On July 12, 2010 Fox News reported, “A Somali terrorist group tied to al Qaeda reveled in the tears and blood they spilled in Uganda as they claimed responsibility for simultaneous bombings that tore through World Cup parties, killing 74 people…” Read more.

This group of terrorists chose to connect their actions to our very, very big day. But they're clinging by a very, very, very thin thread. There is NO place in our story for people who boast that others' tears puts a smile on their face.

There is a time to kill. But there is also a time for peace and joy in like measure to the hostilities and pain we have all shared. As Nelson Mandela told the people of South Africa, "throw your weapons into the sea." (Metaphorically speaking!
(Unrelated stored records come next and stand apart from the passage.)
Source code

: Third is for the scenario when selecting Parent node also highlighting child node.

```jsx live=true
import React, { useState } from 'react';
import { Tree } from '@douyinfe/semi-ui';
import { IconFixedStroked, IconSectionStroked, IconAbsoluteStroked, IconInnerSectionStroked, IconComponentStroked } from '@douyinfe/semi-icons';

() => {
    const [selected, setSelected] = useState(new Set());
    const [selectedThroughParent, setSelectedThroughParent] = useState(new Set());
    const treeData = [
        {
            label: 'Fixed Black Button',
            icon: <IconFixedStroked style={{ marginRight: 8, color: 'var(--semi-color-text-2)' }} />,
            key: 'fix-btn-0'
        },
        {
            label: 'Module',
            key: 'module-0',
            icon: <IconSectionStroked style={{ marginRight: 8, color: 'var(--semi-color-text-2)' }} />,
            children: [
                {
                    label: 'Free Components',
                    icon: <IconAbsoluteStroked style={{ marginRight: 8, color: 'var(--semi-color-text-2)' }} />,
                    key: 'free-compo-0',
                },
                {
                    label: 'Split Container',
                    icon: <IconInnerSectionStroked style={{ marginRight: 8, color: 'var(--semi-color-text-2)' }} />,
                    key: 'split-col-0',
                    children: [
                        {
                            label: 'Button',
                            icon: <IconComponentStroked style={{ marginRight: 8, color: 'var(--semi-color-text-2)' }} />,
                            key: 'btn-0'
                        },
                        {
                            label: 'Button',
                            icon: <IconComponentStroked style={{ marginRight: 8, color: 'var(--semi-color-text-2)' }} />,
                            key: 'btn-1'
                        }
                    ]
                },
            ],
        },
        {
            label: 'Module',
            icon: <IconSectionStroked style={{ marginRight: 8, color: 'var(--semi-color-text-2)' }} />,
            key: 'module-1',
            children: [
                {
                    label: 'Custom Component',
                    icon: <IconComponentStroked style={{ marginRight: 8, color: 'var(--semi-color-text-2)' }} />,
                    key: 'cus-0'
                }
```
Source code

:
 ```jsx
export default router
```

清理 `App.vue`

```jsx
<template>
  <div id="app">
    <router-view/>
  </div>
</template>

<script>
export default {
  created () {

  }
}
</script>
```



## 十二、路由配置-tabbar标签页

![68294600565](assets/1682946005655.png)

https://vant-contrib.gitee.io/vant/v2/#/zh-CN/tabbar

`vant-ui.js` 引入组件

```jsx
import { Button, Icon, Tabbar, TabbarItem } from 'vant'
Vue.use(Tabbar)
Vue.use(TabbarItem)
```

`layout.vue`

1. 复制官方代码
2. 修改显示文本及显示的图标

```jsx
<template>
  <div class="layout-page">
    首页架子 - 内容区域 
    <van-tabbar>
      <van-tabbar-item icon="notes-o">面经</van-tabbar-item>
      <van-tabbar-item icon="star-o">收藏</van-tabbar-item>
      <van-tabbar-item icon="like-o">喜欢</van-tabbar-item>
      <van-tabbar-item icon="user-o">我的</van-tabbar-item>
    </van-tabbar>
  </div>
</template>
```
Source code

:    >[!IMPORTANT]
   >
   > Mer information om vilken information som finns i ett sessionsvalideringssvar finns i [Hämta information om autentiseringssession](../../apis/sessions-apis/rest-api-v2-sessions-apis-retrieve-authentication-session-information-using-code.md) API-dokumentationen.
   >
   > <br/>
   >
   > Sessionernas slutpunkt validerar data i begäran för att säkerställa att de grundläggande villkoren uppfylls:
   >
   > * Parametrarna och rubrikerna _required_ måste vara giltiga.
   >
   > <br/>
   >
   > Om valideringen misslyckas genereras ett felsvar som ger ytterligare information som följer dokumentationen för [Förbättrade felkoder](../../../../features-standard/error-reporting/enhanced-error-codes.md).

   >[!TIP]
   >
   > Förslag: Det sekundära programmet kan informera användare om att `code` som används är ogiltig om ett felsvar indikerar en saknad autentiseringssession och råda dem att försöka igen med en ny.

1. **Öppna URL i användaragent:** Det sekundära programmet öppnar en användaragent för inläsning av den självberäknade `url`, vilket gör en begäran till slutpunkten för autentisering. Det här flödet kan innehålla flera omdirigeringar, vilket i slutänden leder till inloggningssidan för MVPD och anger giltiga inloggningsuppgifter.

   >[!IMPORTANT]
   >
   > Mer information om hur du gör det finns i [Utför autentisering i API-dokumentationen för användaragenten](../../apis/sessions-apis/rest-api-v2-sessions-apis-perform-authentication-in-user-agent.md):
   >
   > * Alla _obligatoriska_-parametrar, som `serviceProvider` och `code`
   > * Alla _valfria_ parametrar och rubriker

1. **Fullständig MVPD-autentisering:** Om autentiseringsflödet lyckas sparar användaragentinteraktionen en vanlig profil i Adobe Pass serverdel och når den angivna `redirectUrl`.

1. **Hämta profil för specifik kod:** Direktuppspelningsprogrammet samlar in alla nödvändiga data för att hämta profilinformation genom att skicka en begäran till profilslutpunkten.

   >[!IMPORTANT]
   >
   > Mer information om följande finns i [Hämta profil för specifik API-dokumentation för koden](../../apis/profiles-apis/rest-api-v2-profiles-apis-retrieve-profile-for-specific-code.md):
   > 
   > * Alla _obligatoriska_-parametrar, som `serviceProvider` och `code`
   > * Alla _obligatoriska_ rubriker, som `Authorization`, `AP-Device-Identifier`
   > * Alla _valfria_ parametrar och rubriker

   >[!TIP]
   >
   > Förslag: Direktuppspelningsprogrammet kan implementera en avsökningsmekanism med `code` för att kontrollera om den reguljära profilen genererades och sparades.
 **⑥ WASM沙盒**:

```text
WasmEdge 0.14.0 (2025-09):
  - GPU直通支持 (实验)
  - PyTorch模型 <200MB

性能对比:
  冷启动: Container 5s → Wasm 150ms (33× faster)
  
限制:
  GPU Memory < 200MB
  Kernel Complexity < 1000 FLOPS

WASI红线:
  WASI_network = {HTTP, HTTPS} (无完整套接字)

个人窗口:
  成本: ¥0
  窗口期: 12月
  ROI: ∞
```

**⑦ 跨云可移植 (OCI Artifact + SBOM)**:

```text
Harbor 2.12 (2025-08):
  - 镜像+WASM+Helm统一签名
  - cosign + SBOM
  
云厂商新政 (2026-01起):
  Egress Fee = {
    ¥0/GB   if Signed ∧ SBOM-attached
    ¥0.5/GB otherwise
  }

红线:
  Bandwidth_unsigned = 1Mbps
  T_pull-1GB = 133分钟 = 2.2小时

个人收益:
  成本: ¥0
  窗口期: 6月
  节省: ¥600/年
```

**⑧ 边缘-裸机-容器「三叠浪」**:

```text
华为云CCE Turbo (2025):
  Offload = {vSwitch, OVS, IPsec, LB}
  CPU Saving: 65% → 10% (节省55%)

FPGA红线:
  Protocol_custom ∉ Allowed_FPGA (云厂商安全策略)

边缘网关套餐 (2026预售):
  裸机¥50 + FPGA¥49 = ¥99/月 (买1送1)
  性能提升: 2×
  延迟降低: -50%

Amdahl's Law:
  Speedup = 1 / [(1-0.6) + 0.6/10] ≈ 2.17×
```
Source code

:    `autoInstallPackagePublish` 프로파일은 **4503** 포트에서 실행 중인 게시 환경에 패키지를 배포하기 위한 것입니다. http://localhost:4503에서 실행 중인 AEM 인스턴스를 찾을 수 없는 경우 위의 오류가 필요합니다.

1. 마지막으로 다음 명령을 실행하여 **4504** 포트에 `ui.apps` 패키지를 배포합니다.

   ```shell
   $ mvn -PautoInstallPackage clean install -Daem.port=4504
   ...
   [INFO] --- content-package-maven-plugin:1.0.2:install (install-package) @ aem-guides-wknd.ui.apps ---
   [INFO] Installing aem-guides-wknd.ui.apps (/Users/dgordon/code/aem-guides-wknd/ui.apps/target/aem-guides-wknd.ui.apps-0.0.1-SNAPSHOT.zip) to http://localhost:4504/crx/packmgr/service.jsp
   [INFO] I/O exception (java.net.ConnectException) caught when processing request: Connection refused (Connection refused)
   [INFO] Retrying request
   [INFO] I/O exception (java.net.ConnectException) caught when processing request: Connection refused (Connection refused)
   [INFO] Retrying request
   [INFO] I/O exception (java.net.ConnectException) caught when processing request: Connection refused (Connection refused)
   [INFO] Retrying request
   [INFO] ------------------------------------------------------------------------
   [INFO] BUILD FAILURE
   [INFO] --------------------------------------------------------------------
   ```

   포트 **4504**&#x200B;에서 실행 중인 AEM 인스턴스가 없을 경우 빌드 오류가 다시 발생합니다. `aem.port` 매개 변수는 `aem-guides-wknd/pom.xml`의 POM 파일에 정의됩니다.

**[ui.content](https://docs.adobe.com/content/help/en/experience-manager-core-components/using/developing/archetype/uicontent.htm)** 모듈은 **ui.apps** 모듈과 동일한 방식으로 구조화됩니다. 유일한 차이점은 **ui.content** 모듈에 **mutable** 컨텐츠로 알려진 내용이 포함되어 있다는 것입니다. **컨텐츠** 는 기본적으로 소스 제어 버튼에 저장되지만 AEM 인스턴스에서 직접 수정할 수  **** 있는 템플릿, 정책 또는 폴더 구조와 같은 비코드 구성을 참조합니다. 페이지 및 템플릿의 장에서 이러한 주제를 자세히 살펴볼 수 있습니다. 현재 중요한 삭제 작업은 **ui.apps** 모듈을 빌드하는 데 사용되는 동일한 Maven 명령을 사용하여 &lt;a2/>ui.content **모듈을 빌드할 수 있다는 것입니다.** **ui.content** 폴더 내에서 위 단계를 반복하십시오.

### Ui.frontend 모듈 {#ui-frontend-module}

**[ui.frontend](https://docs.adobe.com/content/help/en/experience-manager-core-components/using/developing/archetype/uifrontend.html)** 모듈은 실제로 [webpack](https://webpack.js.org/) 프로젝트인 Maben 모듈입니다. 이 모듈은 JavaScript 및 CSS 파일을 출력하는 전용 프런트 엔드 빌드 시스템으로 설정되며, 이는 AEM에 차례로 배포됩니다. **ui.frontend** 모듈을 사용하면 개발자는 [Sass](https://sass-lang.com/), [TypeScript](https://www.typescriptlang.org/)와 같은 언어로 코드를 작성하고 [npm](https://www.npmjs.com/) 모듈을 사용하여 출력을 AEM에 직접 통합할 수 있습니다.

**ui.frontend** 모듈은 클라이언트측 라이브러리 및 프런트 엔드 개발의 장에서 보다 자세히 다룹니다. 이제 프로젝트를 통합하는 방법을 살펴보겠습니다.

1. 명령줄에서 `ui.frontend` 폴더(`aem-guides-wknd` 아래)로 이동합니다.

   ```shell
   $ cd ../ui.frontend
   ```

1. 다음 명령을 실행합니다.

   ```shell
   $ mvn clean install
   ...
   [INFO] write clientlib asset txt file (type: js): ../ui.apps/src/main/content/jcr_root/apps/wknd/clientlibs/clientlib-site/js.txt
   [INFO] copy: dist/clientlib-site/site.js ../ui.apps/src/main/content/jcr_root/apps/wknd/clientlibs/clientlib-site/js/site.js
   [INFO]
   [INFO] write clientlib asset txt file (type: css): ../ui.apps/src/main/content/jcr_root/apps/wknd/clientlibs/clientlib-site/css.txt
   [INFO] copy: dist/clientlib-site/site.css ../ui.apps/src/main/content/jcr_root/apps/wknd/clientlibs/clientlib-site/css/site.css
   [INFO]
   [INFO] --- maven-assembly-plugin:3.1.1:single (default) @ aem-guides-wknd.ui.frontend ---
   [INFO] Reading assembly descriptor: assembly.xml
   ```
Our journey has already been given a glimpse of the miles and miles of garbage floating in both the Pacific and Atlantic oceans.)

At the moment I seem to be carrying the ball, but there's nobody I can pass to sideways... and there's only God behind me. Well... "Game on."

In Invictus, on President Mandela’s first day in office, a news anchor is shown on the television broadcasting all of the problems that the country of South Africa is facing. François Pienaar (Matt Damon) is the captain of the Springboks. He’s sitting in the living room of his father’s house. The father turns the television off and says, “I never thought I’d see the day. I feel sorry for you son. You’ve got your whole life ahead of you. What’s it gonna’ be like now?”

On July 16th, Jesse James was back in the news. Journalists were commenting that he had hit rock-bottom and was now embroiled in a custody case concerning his 6-year-old daughter who happens to be named Sunny. The papers report that Sunny has been “acting out.” The issue currently before the court revolves around Jesse James' desire to relocate and move Sunny to a place where she can remain close to those who have been there for her, from day one.

The first time Declan showed compassion for Anna he said, “A father is someone you should be able to rely on, you know.”

Everything that's been happening is about what's in the best interest of the children.

But if you must put yourself first, remember we are all the children of tomorrow and in this particular story, a soul only moves sideways, returning to someplace it left off, or backwards—which actually raises one's perspective.

Where are we in our journey? As Alex said, "three dates seal the deal." If there is only one idea or vision that can be used from each of the dates, this is how they come together: the sheep that were nervously running around on stage in The Phantom of the Opera following the hanging of Joseph Buquet became the ewes that were pregnant during the celebration of Lá Fhéile Bríde in Leap Year... which gave birth as the Sun rose over Easter Island on July 11th, 2010.

And the Lion has arrived to lay down with the lamb.

Jesse James, I have a message for you: "No matter what happens, no matter how far you think you've fallen, there is always a hand extended... and rest assured, God will always have your back."

Now... about those "17 stories" that rise above the stage. The rules of numerology require that 17 be reduced to a single digit, while the number 8 when looked upon from a different angle becomes the symbol for infinity. And good thing, because as you might have gathered, my list of movies that are woven together is growing exponentially.